What modifications were done on the genetic materiale before insertion? If anything was modified, what function do you hope to achieve?
What vector did you use? Which antibiotic resistance were involved? Which protocol was used to insert the vector?
What is the stability of the insert with respect to genetic traits?
How easily can the insert transfer to other bacteria or lifeforms?
Where there safer alternatives to achieve this function? Where there safer alternatives to the host organism and vector used?
Is your construct watermarked?
The above list of question is more or less derived from a more throughout list of questions relevant to assessing the safety and securty of the parts, see appendix II.
Further Information
Risk-assessment for organism
Should the part, or a number of parts, be inserted into an organism the team should perform a risk-assessment and make it available on the parts-registry.
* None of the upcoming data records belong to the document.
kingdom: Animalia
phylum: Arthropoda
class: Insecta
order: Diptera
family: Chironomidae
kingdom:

In some countries, it is mandatory to submit a risk-assessment prior to engaging in a project involving synthetic biology, so we believe that any risk-assessments should be made public through parts-registry.
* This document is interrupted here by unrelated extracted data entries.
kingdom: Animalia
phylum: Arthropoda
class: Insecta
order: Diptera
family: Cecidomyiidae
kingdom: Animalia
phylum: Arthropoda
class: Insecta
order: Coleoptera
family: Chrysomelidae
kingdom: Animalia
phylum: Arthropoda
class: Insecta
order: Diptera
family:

Inclusion of copyright information?
We do not believe in any form of copyright prohibition. We believe in an open-source approach to the field of synthetic biology, as in iGEM. Any copy-right prohibitions would only stall the progress in this most vital field of science. We believe that any and all information on created parts, and experience with these parts in particular organisms, should be shared freely.
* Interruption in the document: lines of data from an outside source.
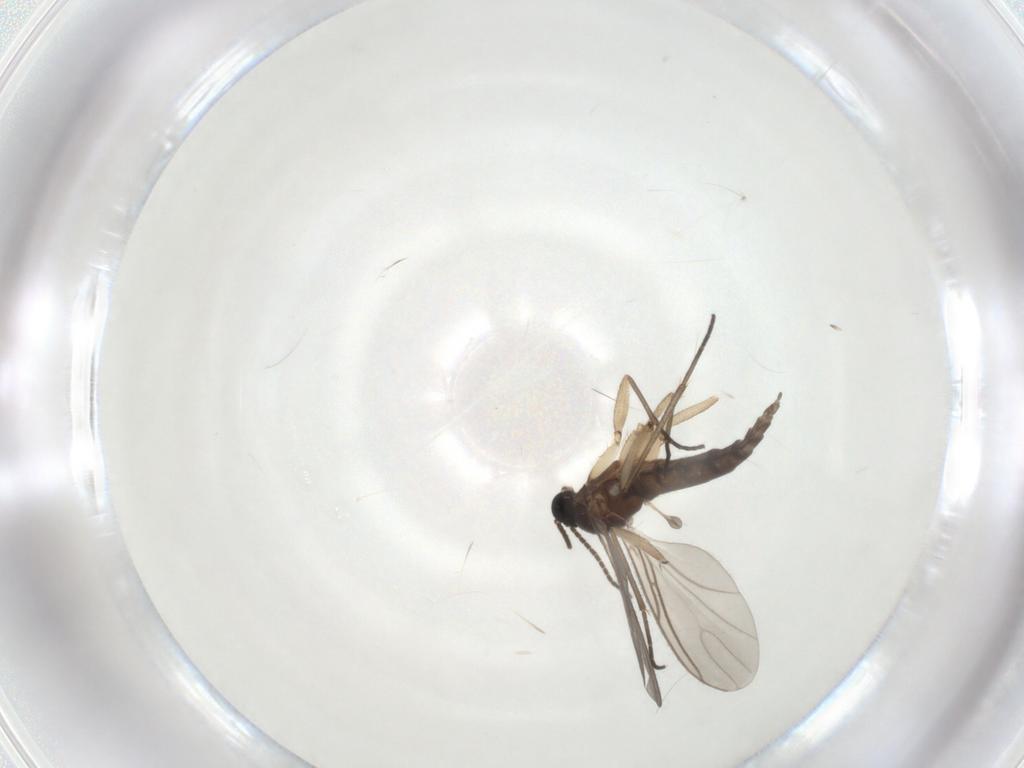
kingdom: Animalia
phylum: Arthropoda
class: Insecta
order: Diptera
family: Sciaridae
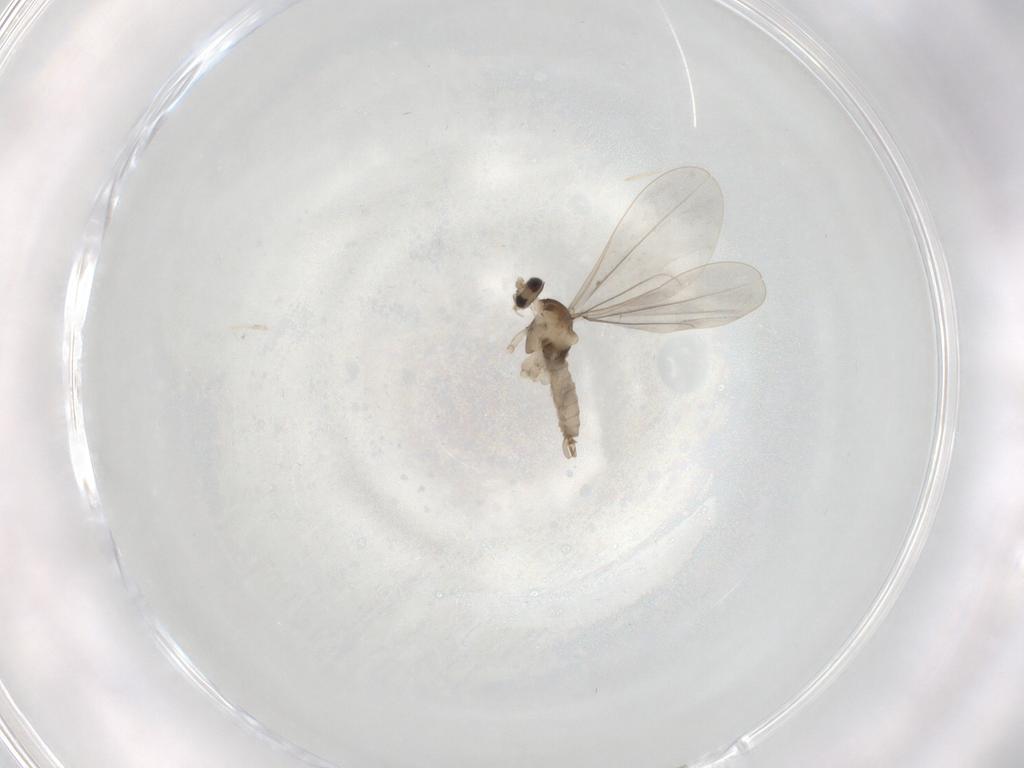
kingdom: Animalia
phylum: Arthropoda
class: Insecta
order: Diptera
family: Cecidomyiidae
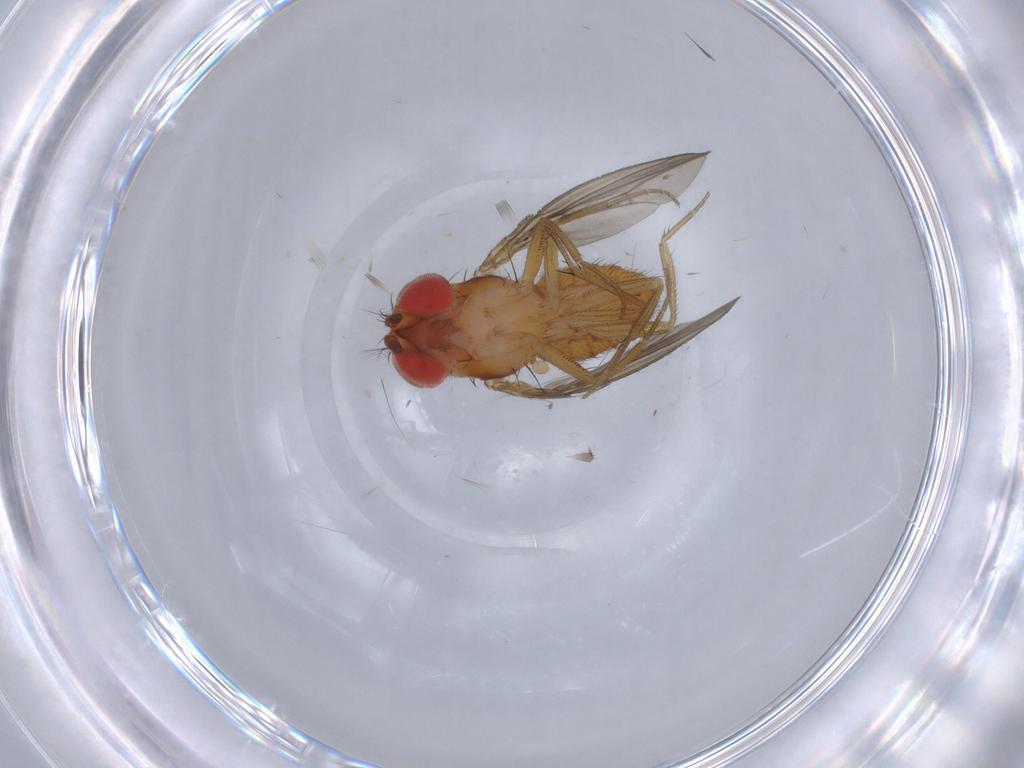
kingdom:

Information on how to neutralize bacteria
This clause is intended as security measure. Should the bacteria be released into the environment, the parts-registry site should contain information on how to neutralize the bacteria. If the bacteria has an kill-code inserted, the site should describe how to enact the self-destruct mechanism.
Anticipated problems
Code deterioration
The code will deteriorate over time due to mutation. This could prove to be a serious problem should watermarking become an integrated part of synthetic biology. Should the genetic watermark deteriorate to the point where one is no longer able to read it, it would not constitute any kind of safety measure, being able to tell that the part was likely to have been made artificially being the only thing we would be able to tell. Knowing that data will deteriorate, it may be impossible to determine whether the watermark found in rogue bacteria is authentic or a degenerate. The deterioration is however slow and arbitrary. Our code is so small, that the change that any nucleotide associated with the watermark is going to mutate is very limited. The chances of finding the authentic code intact should be very good.
The open source approach
Sharing all this information on creating new synthetic parts that can be inserted into living organisms, also means that people with harmful agendas have access to this knowledge. This naturally means that wrongful actions are possible by use of synthetic biology, but we do not think that this should stand in the way of all the possibilities synthetic biology holds. Also, the more we know about how to create synthetic DNA strands, the better we are equipped if any harmful incident should occur. As of now, it might also just be easier to drop a bomb or send out letters of anthrax. Should a bacteria be used for a malign purpose it would be quite easy to insert a false watermark to blame others. So we need to keep in mind that a plot could be made against someone. However, if anyone was interested in harming as many as possible, this person probably wouldn’t care about watermarking at all. This also means that we cannot expect watermarking to play a part in any legal case.